Visually Distinguishing Components of a URL/Origin

Each browser has different visual treatment of URLs/origins, which vary in effectiveness.

Arguably, Chrome has the least effective visual treatment. It displays the path and query in a lighter color than the origin. However the entire hostname is styled the same, making it hard to determine the important part of the hostname (domain) from the parts of secondary concern (subdomains).

Firefox highlights the domain by displaying it in black and leaves all other parts of the URL and origin in grey. Notice how this helps you quickly identify the true domain on this phishing site, which is using a subdomain to mislead:

Eliding and Origin UI

Opera goes even further. In addition to highlighting the domain name, the entire query string is dropped unless the address bar has focus:

Eliding and Origin UI

Eliding and Origin UI

While all of these browsers clearly put some consideration into how to display URLs and origins, they all fail to do the most important thing properly.

None of these browser properly elide when there is not enough space to show the entire origin. Because phishers often use long hostnames on purpose to confuse users, this is a pretty important security consideration.

The Chromium Project notes that when you have a long hostname and you need to elide part of it, you want to make sure that you are always displaying the “effective top-level domain” (or eTLD) plus the next label. The concept of an eTLD comes from the Public Suffix List which provides a list of domains where users can directly register names. For example, .com, .edu.au, and .github.io.

So if the hostname is “really-long.annoying-website.com”, you should make sure that, at a minimum, you are always displaying “annoying-website.com” (.com being the eTLD, and annoying-website being the next label).

However, Firefox, Chrome, and Opera do not obey this rule. They elide from the right, cutting off the domain when there is not enough room to display the entire origin. In the worst case only the subdomain is shown. This makes it hard for a user to understand what origin they are connected to, and easy for an attacker to mislead or trick them.

Lack of space is a common problem affecting a large proportion of users. With a half-width window on a budget laptop the browser has less than 700 pixels of total width to work with. Once you subtract the rest of the browser UI, there is not much left for the address bar. Somewhere around 40% of desktop users have a screen resolution of 1366×768 or lower.

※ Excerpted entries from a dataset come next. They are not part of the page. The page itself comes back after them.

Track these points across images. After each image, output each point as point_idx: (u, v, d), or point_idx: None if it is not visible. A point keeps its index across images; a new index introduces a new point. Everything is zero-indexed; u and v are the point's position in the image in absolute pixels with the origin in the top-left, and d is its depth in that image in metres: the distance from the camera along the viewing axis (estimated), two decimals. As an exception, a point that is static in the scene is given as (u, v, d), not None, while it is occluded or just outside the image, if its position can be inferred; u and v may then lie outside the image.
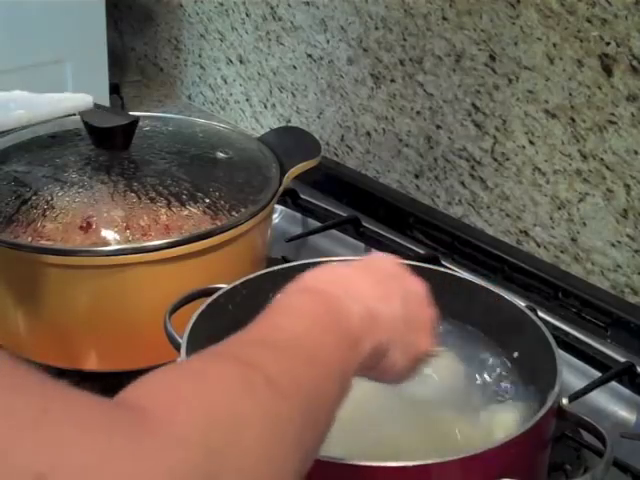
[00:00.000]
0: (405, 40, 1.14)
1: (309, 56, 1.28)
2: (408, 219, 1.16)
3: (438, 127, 1.13)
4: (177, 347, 0.72)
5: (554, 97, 0.99)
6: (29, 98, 0.90)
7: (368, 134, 1.23)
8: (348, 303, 0.55)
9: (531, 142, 1.03)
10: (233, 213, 0.91)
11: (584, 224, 1.00)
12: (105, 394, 0.38)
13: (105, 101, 1.37)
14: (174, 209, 0.89)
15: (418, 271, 0.82)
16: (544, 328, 0.74)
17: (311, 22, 1.26)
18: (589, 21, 0.93)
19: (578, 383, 0.88)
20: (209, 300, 0.76)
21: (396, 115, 1.18)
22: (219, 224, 0.89)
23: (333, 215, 1.19)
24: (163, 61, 1.61)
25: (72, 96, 0.93)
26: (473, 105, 1.08)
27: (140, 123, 0.96)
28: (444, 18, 1.08)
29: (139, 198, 0.89)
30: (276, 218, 1.18)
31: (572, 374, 0.91)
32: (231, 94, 1.46)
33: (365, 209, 1.19)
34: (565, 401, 0.69)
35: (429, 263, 0.88)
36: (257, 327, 0.52)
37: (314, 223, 1.20)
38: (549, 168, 1.02)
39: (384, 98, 1.19)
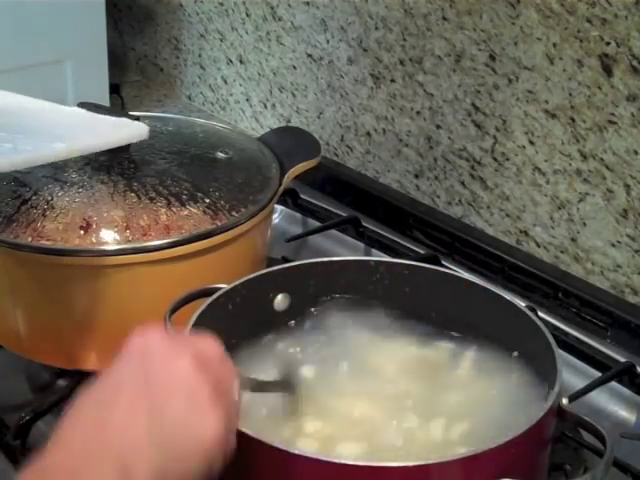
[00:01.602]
0: (405, 40, 1.14)
1: (309, 56, 1.28)
2: (408, 219, 1.16)
3: (438, 127, 1.13)
4: (177, 347, 0.72)
5: (554, 97, 0.99)
6: (81, 120, 0.85)
7: (368, 134, 1.23)
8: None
9: (531, 142, 1.03)
10: (233, 213, 0.91)
11: (584, 224, 1.00)
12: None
13: (105, 101, 1.37)
14: (174, 209, 0.89)
15: (418, 271, 0.83)
16: (544, 328, 0.74)
17: (311, 22, 1.26)
18: (589, 21, 0.93)
19: (578, 383, 0.88)
20: (209, 300, 0.76)
21: (396, 115, 1.18)
22: (219, 224, 0.89)
23: (333, 215, 1.19)
24: (163, 61, 1.61)
25: (128, 123, 0.89)
26: (473, 105, 1.08)
27: (140, 123, 0.96)
28: (444, 18, 1.08)
29: (139, 198, 0.89)
30: (276, 218, 1.18)
31: (572, 374, 0.91)
32: (231, 94, 1.46)
33: (365, 209, 1.19)
34: (565, 401, 0.68)
35: (429, 263, 0.88)
36: None
37: (314, 223, 1.20)
38: (549, 168, 1.02)
39: (384, 98, 1.19)
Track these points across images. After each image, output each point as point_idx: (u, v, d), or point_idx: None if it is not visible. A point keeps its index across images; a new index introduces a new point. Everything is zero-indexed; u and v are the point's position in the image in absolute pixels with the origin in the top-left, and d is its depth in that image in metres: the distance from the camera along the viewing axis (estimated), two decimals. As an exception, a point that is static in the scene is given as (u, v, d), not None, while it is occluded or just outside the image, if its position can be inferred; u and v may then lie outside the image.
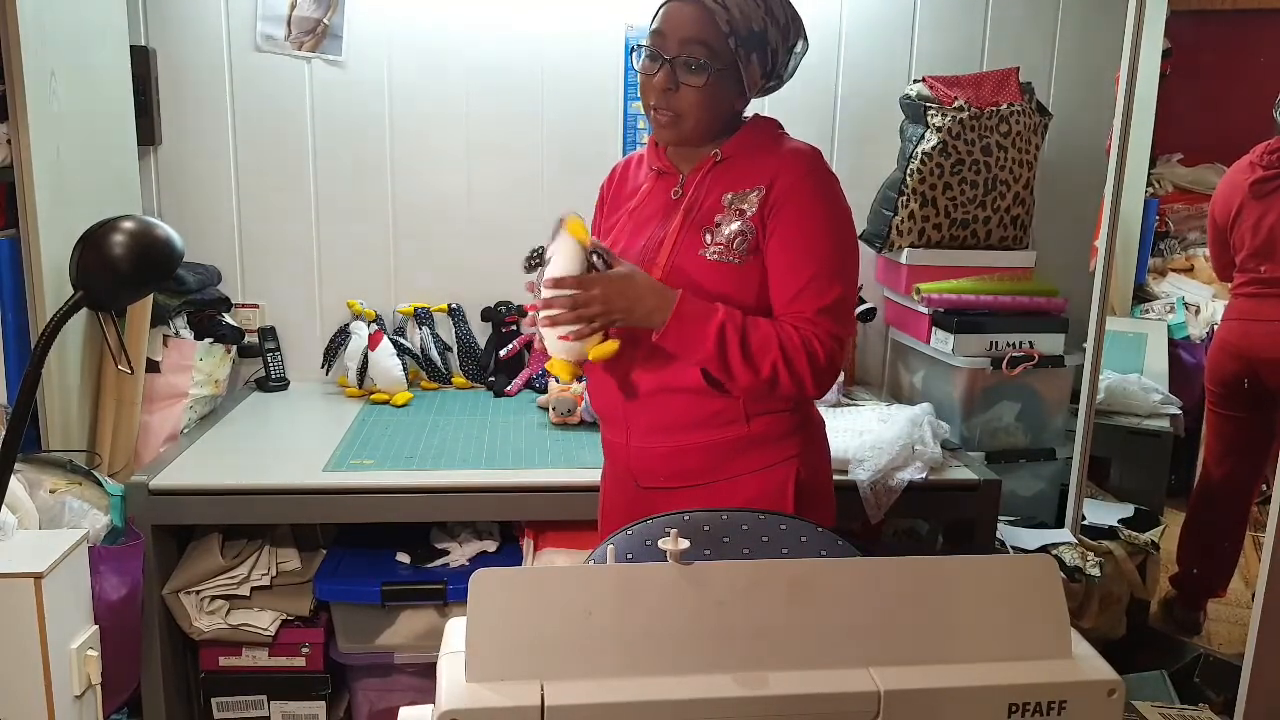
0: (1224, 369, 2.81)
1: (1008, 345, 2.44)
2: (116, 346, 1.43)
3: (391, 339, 2.57)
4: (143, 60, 2.43)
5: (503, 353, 2.62)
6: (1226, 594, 2.96)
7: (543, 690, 0.80)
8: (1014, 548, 2.29)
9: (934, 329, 2.51)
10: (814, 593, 0.86)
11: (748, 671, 0.84)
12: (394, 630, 2.07)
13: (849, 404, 2.50)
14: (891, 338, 2.81)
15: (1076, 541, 2.35)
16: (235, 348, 2.51)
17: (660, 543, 0.89)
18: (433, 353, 2.66)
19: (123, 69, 2.31)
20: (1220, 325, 2.91)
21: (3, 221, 1.97)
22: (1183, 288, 3.59)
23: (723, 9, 1.40)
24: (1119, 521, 2.54)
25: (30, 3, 1.85)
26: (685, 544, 0.88)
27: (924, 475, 2.04)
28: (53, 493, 1.83)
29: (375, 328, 2.58)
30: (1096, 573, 2.24)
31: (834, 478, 1.63)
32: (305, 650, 2.07)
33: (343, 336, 2.59)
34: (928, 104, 2.51)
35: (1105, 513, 2.60)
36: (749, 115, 1.54)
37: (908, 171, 2.50)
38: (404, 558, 2.11)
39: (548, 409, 2.35)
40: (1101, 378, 2.63)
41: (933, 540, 2.38)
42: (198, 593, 2.00)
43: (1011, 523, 2.41)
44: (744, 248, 1.44)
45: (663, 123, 1.46)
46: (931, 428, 2.16)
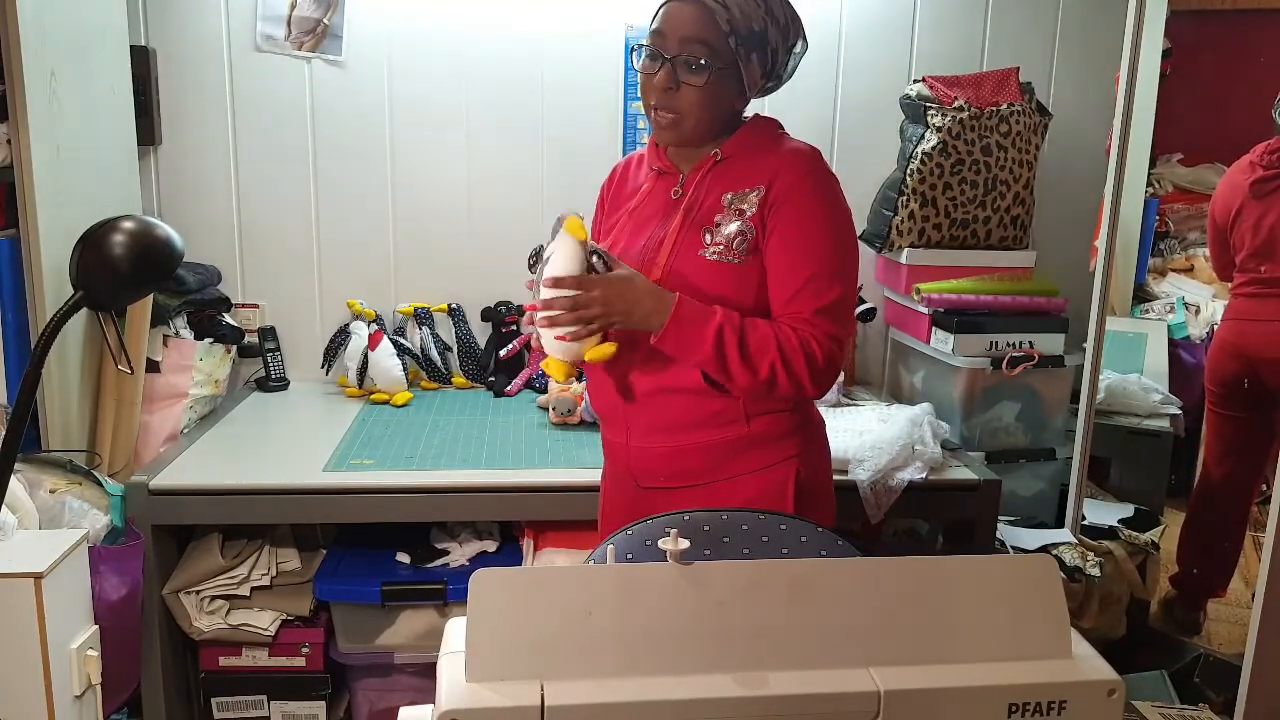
0: (1224, 369, 2.81)
1: (1008, 345, 2.44)
2: (116, 346, 1.44)
3: (391, 339, 2.57)
4: (143, 60, 2.43)
5: (503, 353, 2.63)
6: (1226, 594, 2.96)
7: (543, 690, 0.80)
8: (1014, 548, 2.29)
9: (934, 329, 2.51)
10: (814, 593, 0.86)
11: (748, 671, 0.84)
12: (394, 630, 2.07)
13: (849, 404, 2.50)
14: (891, 338, 2.81)
15: (1076, 541, 2.35)
16: (235, 348, 2.51)
17: (660, 543, 0.89)
18: (433, 353, 2.66)
19: (123, 69, 2.31)
20: (1220, 325, 2.91)
21: (3, 221, 1.97)
22: (1183, 288, 3.59)
23: (723, 8, 1.40)
24: (1119, 521, 2.54)
25: (30, 3, 1.85)
26: (685, 544, 0.88)
27: (924, 475, 2.04)
28: (53, 493, 1.83)
29: (375, 328, 2.58)
30: (1096, 573, 2.24)
31: (834, 478, 1.63)
32: (305, 650, 2.07)
33: (343, 336, 2.59)
34: (928, 104, 2.51)
35: (1105, 513, 2.60)
36: (749, 115, 1.54)
37: (908, 171, 2.50)
38: (404, 558, 2.11)
39: (548, 409, 2.35)
40: (1101, 378, 2.63)
41: (933, 540, 2.38)
42: (198, 593, 2.00)
43: (1011, 523, 2.41)
44: (743, 248, 1.44)
45: (663, 124, 1.46)
46: (931, 428, 2.16)
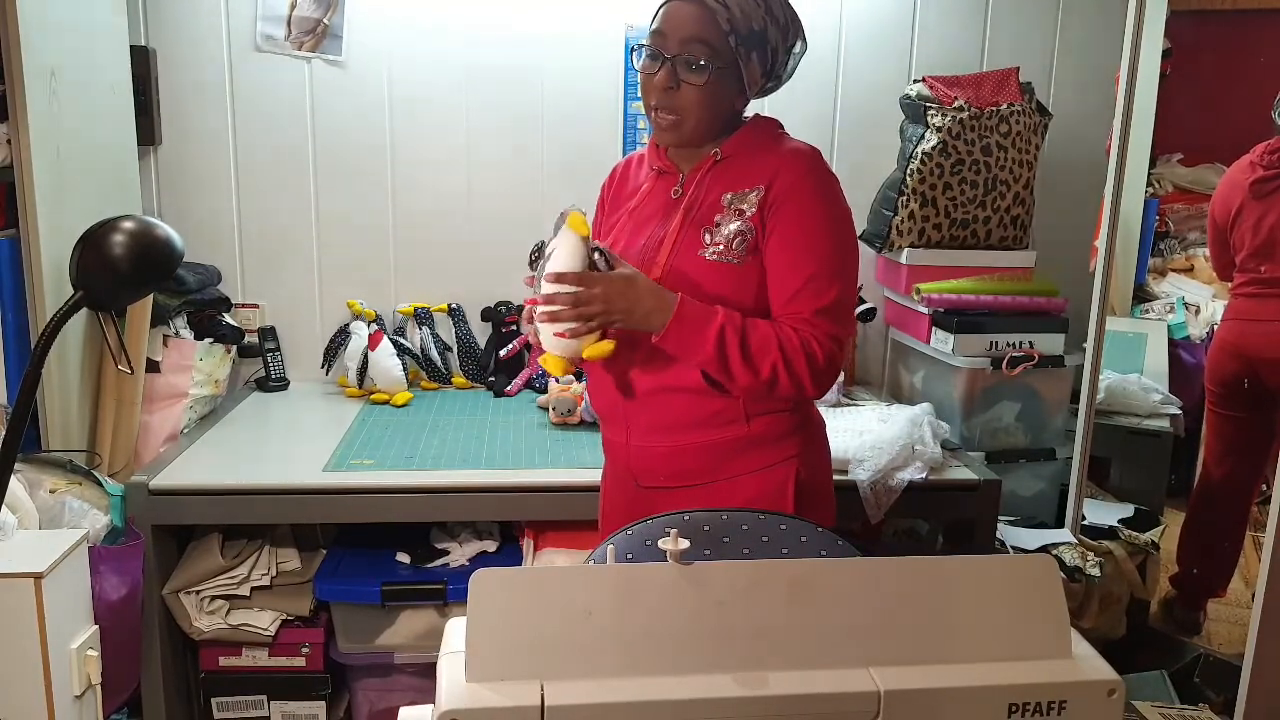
0: (1224, 369, 2.81)
1: (1008, 345, 2.44)
2: (116, 346, 1.43)
3: (391, 339, 2.57)
4: (143, 60, 2.43)
5: (503, 353, 2.63)
6: (1226, 594, 2.96)
7: (543, 690, 0.80)
8: (1014, 548, 2.29)
9: (934, 329, 2.51)
10: (814, 593, 0.86)
11: (748, 671, 0.84)
12: (394, 630, 2.07)
13: (849, 404, 2.50)
14: (891, 338, 2.81)
15: (1076, 541, 2.35)
16: (235, 348, 2.51)
17: (660, 543, 0.88)
18: (433, 353, 2.66)
19: (123, 69, 2.31)
20: (1220, 325, 2.91)
21: (3, 221, 1.97)
22: (1183, 288, 3.59)
23: (723, 8, 1.40)
24: (1119, 521, 2.54)
25: (30, 3, 1.85)
26: (685, 544, 0.88)
27: (924, 475, 2.04)
28: (53, 493, 1.83)
29: (375, 328, 2.58)
30: (1096, 573, 2.24)
31: (834, 478, 1.63)
32: (305, 650, 2.07)
33: (343, 336, 2.59)
34: (928, 104, 2.51)
35: (1105, 513, 2.60)
36: (749, 115, 1.54)
37: (908, 171, 2.50)
38: (404, 558, 2.11)
39: (548, 409, 2.35)
40: (1101, 378, 2.63)
41: (933, 540, 2.38)
42: (198, 593, 2.00)
43: (1011, 523, 2.41)
44: (743, 248, 1.44)
45: (664, 125, 1.46)
46: (931, 428, 2.16)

Firefox is by far the worst, with space for only ~25-30 characters in total (including the scheme) in a half-width window on a 1366×768 resolution monitor. This makes it easy to entirely cutoff the domain, which negates the usefulness of their domain highlighting feature, since there is no longer any contrast to provide context.

Eliding and Origin UI

The same can be accomplished with Chrome or Opera, but the user’s browser window has to be unusually narrow. However, if a user has extensions/extra icons in their menu, that leaves them with even less room and can cramp their address bar even at full screen resolution.

A Work In Progress

These major browsers are all failing a key principle of proper origin display by eliding in the wrong direction. Chrome and Firefox also have room to improve their domain-highlighting techniques. It is clear they all have major work to do when it comes to displaying origins.

However we also should give them credit for the many improvements they have made so far. This post only covers some of the basic concepts and issues – excluding a lot of the complexity that browsers have to deal with, such as right-to-left languages, permission management, and internationalized domain names (IDN), areas where they have made major improvements.

Proper display of an origin is important because it helps a user quickly and confidently identify who they are connected to. Eliding when the entire origin can’t be displayed is absolutely vital, given the ease of abuse. But browsers should not stop at ensuring they show you the essential part of an origin during sub-optimal conditions. UI should be easy to parse at a glance under optimal conditions as well.